EXTRACTED DATA:
************

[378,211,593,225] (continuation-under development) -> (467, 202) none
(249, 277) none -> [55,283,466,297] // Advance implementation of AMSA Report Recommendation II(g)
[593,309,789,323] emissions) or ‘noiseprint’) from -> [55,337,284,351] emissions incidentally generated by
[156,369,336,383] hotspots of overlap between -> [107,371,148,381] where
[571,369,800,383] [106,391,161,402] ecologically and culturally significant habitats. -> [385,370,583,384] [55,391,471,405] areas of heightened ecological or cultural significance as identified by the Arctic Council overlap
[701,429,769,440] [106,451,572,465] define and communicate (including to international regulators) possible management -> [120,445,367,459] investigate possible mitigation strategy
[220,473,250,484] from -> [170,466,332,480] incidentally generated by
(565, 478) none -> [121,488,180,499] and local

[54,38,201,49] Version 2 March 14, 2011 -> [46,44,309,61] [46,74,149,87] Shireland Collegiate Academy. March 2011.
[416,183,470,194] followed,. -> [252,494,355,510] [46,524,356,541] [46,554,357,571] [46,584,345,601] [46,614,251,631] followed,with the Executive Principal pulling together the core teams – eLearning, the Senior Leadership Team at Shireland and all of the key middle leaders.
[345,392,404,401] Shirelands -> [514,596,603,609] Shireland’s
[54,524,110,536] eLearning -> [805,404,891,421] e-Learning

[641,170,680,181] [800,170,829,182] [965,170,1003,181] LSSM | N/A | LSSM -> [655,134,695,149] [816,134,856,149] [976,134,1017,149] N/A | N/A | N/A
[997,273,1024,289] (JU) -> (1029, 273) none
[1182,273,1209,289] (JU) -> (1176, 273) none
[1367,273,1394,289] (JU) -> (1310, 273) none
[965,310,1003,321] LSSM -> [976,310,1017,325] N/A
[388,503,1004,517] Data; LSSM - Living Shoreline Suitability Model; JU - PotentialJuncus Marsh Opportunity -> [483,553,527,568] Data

************

Looking at the entries above, count the lines that contain the string "from", then give the number and nothing else.

2